Write-Back Cache (Write-Behind)

  • In this write operations are initially written to the cache and subsequently asynchronously written to the underlying data store (database).
  • It is used to optimize write operations, reduce write latency, and improve application performance by acknowledging writes quickly, without waiting for the data to be written to the data store (database) immediately.
Write-Back (or Behind) Cache
Write-Back (or Behind) Cache

Pros:

  1. Reduce Write Latency: Improves application responsiveness by acknowledging writes quickly.
  2. Optimized Write Throughput: Allows the application to continue processing without write delay.
  3. Improved Application Performance: Allows the application to continue processing without write delays.
  4. Mitigation of Write Spikes: Smooth out the load on the data store during write bursts.

Cons:

  1. Data Inconsistency Risk: Potential data inconsistency between the cache and the data store.
  2. Data Loss Risk: Risk of data loss in case of cache or system failures.
  3. Complex Cache Management: Requires additional mechanisms for data consistency.
  4. Storage and Infrastructure Costs: Increase operational costs due to added storage and resources.

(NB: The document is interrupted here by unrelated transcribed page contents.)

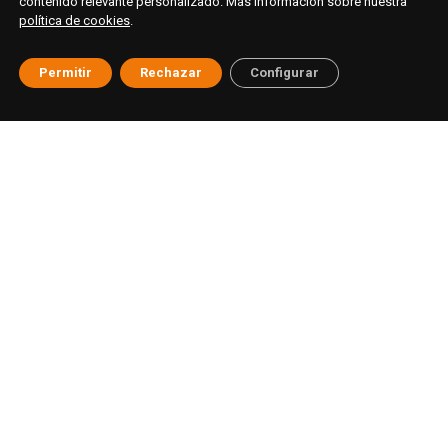
contenido relevante personalizado. Más información sobre nuestra
política de cookies
.
Permitir
Rechazar
Configurar
© ESAT Education
Aviso legal
Política de privacidad
Cookies
Buzón ético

Determine the appropriate times to implement caching. Opt for caching when data is regularly read but seldom updated. Since cached data resides in volatile memory, it’s not suitable for data persistence. For example, if a cache server undergoes a restart, all in-memory data is erased. Consequently, it’s crucial to store critical data in durable data repositories.

Reference: https://codeahoy.com/2017/08/11/caching-strategies-and-how-to-choose-the-right-one/

CDN (Content Delivery Network)

A Content Delivery Network (CDN) is geographically distributed network of proxy servers and their data centers that provide high availability and performance by distributing the service to end-users.

CDNs cache content like web pages, images, and video (static contents) in proxy servers near to the physical location of the user, allowing them to access internet content from a web-enabled device or browser more quickly through a server near them.

Benefits of CDNs:

  • It reduces latency in communication created by a network design.
  • It improves website performance.
  • It support core network infrastructure, such as:
    • Reducing page load time
    • Reducing Bandwidth costs
    • Increasing protection against security attacks and downtime.
CDN Workflow
CDN Workflow
  1. User A access the image.png through application. In application embedded image.png url is CDN url. (request will go to nearest CDN server for client.)
  2. If image.png is not in CDN server, it requests to origin server.
  3. Origin server stores content in CDN Cache.
  4. It returns the loaded content (image.png) to User A.
  5. User B is accesses same image.png.
  6. CDN returns the content faster than User A. As Content is already present in CDN server.

The Content will be present in CDN cache as long as the TTL has not expired.